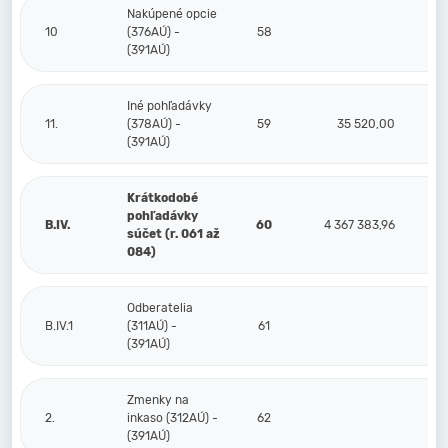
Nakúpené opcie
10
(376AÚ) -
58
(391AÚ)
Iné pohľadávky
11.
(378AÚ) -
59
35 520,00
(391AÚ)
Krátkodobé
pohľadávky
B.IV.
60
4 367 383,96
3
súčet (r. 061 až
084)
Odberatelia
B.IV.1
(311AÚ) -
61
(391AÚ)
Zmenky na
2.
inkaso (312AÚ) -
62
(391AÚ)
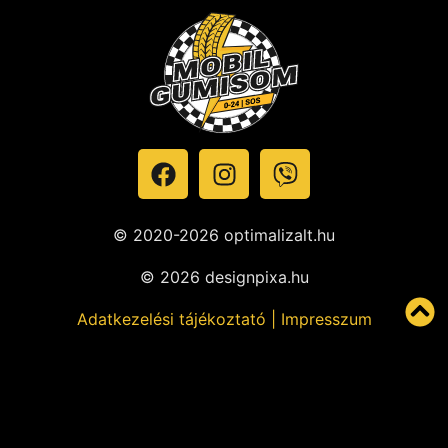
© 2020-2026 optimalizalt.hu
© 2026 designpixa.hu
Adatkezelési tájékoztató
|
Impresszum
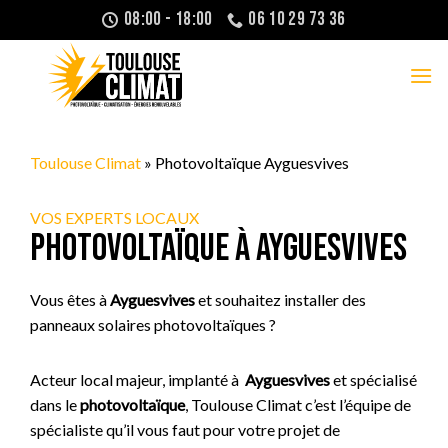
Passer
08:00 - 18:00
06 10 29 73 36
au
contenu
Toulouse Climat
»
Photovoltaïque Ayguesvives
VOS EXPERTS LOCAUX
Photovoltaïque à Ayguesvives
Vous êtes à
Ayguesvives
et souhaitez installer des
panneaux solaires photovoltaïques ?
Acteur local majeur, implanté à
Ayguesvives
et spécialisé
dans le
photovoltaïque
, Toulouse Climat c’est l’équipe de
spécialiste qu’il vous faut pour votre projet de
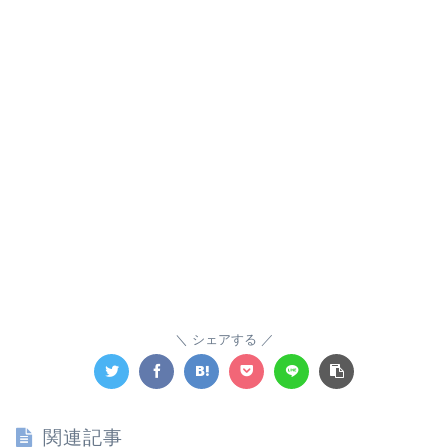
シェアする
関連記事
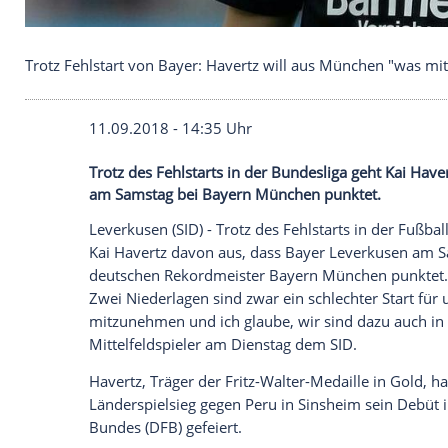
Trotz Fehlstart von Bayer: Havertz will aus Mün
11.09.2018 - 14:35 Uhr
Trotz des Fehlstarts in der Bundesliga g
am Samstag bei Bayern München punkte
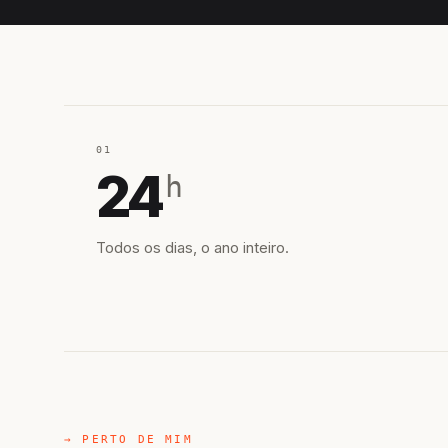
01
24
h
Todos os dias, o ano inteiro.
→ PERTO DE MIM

_ _ _ _ _ _ _

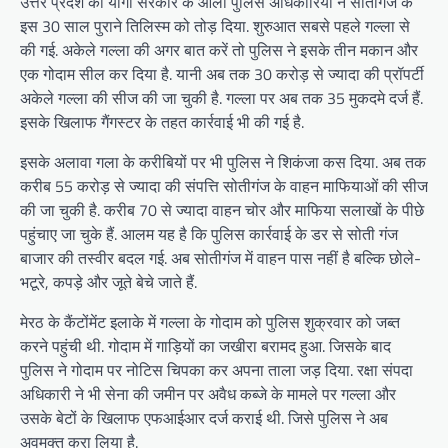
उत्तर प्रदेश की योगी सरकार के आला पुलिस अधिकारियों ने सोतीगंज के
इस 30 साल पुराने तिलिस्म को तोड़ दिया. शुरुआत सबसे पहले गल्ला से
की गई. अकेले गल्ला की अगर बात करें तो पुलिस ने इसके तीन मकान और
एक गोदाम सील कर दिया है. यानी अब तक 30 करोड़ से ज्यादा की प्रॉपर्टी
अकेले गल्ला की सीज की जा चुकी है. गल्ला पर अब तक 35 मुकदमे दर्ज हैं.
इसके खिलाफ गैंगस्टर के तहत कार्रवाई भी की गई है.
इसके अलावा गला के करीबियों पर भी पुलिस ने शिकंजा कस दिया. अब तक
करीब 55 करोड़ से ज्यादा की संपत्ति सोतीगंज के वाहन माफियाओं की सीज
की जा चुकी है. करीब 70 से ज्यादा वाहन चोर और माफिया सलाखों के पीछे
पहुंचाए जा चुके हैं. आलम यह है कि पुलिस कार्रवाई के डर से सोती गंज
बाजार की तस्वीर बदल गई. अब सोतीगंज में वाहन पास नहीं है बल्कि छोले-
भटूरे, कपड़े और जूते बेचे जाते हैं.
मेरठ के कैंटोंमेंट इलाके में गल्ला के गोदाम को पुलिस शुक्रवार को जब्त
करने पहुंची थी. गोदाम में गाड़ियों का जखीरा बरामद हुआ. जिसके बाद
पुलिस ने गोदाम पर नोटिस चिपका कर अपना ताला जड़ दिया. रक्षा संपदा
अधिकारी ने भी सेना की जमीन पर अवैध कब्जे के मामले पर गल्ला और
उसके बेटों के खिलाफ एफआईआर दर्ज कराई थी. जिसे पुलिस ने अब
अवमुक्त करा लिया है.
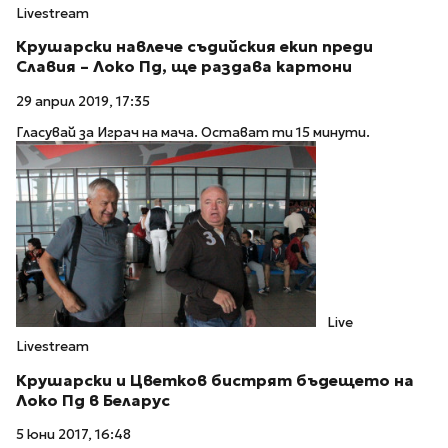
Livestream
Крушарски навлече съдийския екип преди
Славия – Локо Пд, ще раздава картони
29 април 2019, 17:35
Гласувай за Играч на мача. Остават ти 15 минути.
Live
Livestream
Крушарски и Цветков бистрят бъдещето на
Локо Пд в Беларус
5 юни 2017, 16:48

_ _ _ _ _ _ _

**Work task:** Word for word, repeat the lines above from the one with "Nakúpené opcie" through the one with "PERTO DE MIM", and nothing beyond them. Omit the pictures.

**Reply:**
Nakúpené opcie
10
(376AÚ) -
58
(391AÚ)
Iné pohľadávky
11.
(378AÚ) -
59
35 520,00
(391AÚ)
Krátkodobé
pohľadávky
B.IV.
60
4 367 383,96
3
súčet (r. 061 až
084)
Odberatelia
B.IV.1
(311AÚ) -
61
(391AÚ)
Zmenky na
2.
inkaso (312AÚ) -
62
(391AÚ)
© 2020-2026 optimalizalt.hu
© 2026 designpixa.hu
Adatkezelési tájékoztató
|
Impresszum
Passer
08:00 - 18:00
06 10 29 73 36
au
contenu
Toulouse Climat
»
Photovoltaïque Ayguesvives
VOS EXPERTS LOCAUX
Photovoltaïque à Ayguesvives
Vous êtes à
Ayguesvives
et souhaitez installer des
panneaux solaires photovoltaïques ?
Acteur local majeur, implanté à
Ayguesvives
et spécialisé
dans le
photovoltaïque
, Toulouse Climat c’est l’équipe de
spécialiste qu’il vous faut pour votre projet de
シェアする
関連記事
Trotz Fehlstart von Bayer: Havertz will aus Mün
11.09.2018 - 14:35 Uhr
Trotz des Fehlstarts in der Bundesliga g
am Samstag bei Bayern München punkte
01
24
h
Todos os dias, o ano inteiro.
→ PERTO DE MIM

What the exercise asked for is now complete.